#### Task description:
Only the lines below from the one that holds "CALCULUS-FREE PID" through the one that holds "Style GoldenExistence by" should appear in the answer, copied exactly, end lines included and pictures omitted.

#### Available records:

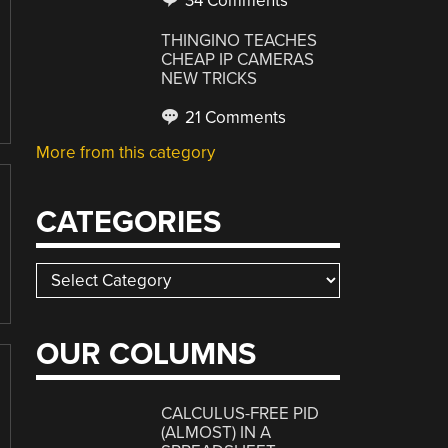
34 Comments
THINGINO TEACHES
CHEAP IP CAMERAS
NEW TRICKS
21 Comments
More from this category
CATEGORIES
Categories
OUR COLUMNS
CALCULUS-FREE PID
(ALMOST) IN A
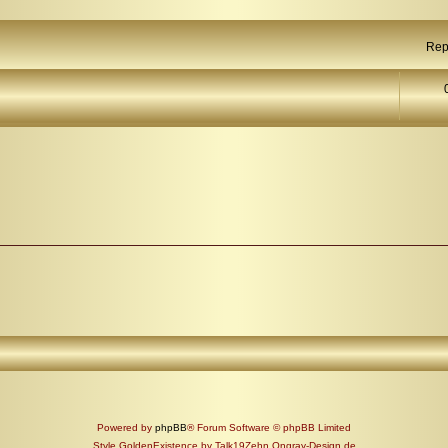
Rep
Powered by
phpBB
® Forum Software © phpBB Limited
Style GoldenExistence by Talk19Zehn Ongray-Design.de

...

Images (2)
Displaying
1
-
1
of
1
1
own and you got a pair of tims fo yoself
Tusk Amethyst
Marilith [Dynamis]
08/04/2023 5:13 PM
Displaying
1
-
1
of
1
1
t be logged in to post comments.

#### Answer box:
CALCULUS-FREE PID
(ALMOST) IN A
Rep
Powered by
phpBB
® Forum Software © phpBB Limited
Style GoldenExistence by Talk19Zehn Ongray-Design.de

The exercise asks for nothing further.